- Data records -
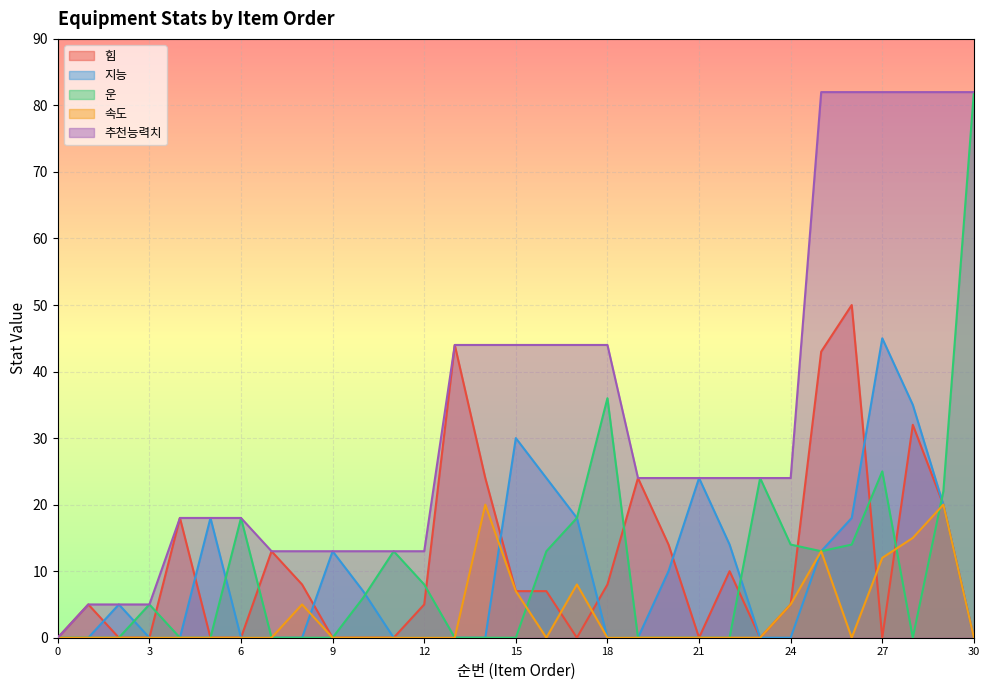

How many intersections are there between 속도 and 운?

3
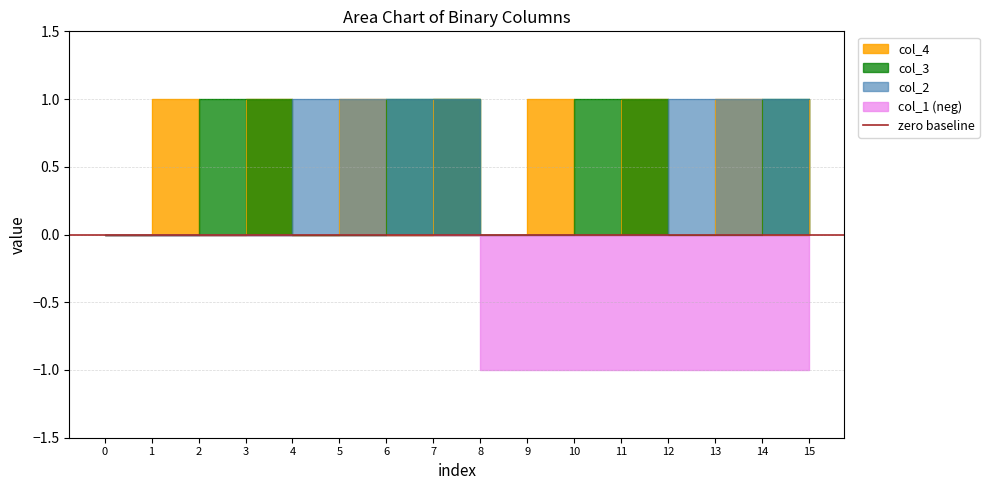

At which category does the chart reach its peak across all series?

1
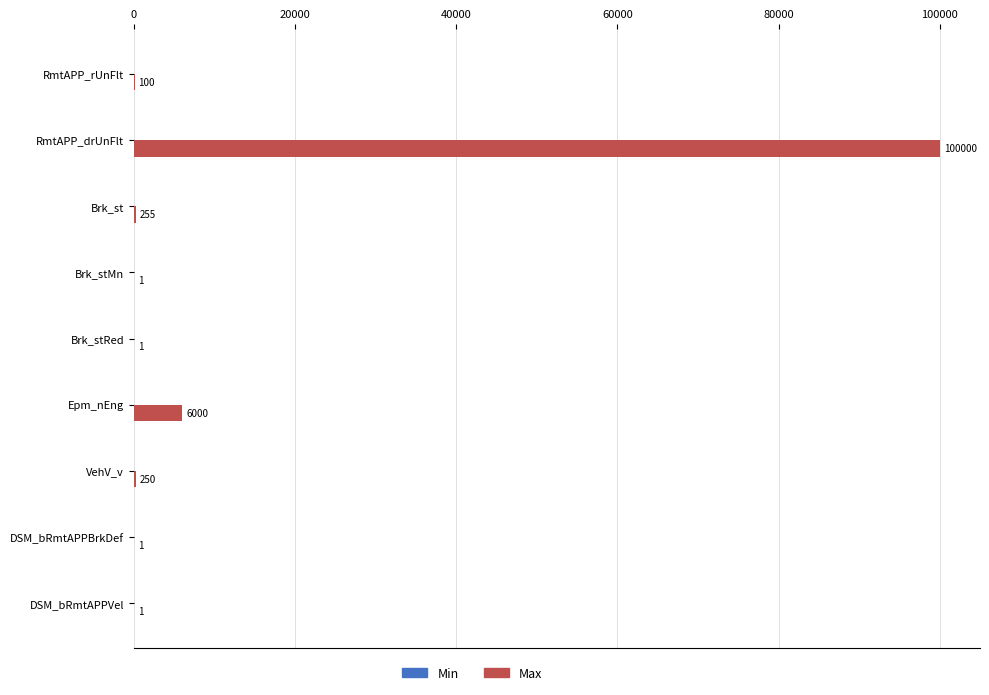

What is the sum of all values?

106609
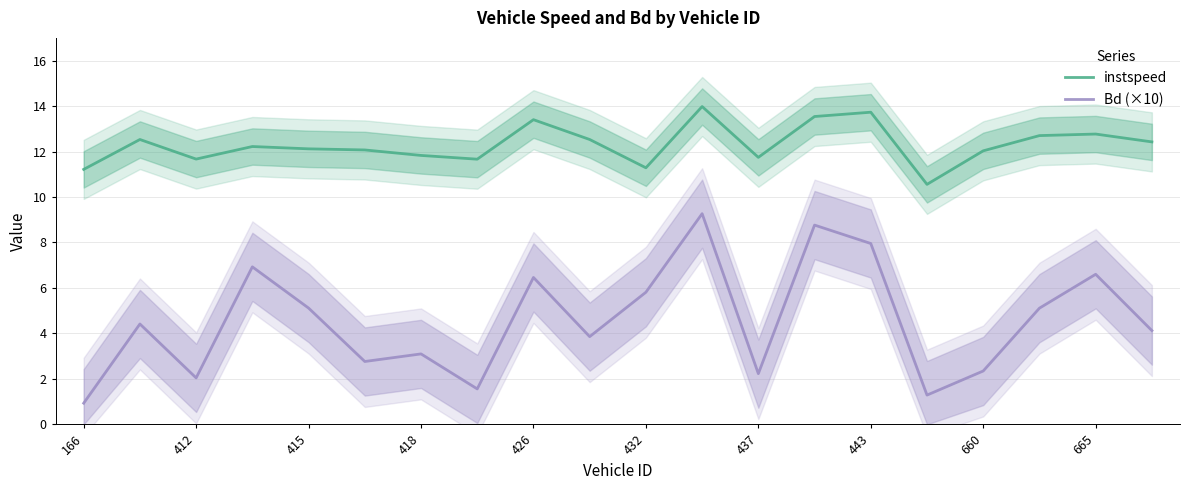

Is it true that instspeed equals 11.8 at 418?

True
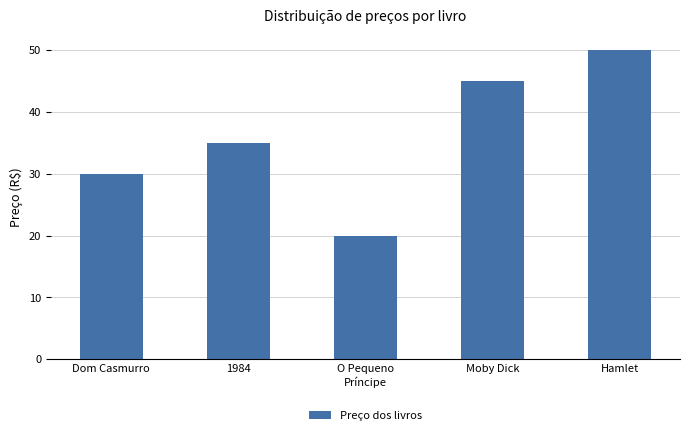

Reading left to right, transcribe all the data shown in this chart.

Dom Casmurro=29.9	1984=35.0	O Pequeno
Príncipe=19.9	Moby Dick=45.0	Hamlet=50.0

- Task to complete -
Print all of the data above line for line, with no changes, and leave out the pictures.

- Output for this task -
How many intersections are there between 속도 and 운?

3

At which category does the chart reach its peak across all series?

1

What is the sum of all values?

106609

Is it true that instspeed equals 11.8 at 418?

True

Reading left to right, transcribe all the data shown in this chart.

Dom Casmurro=29.9	1984=35.0	O Pequeno
Príncipe=19.9	Moby Dick=45.0	Hamlet=50.0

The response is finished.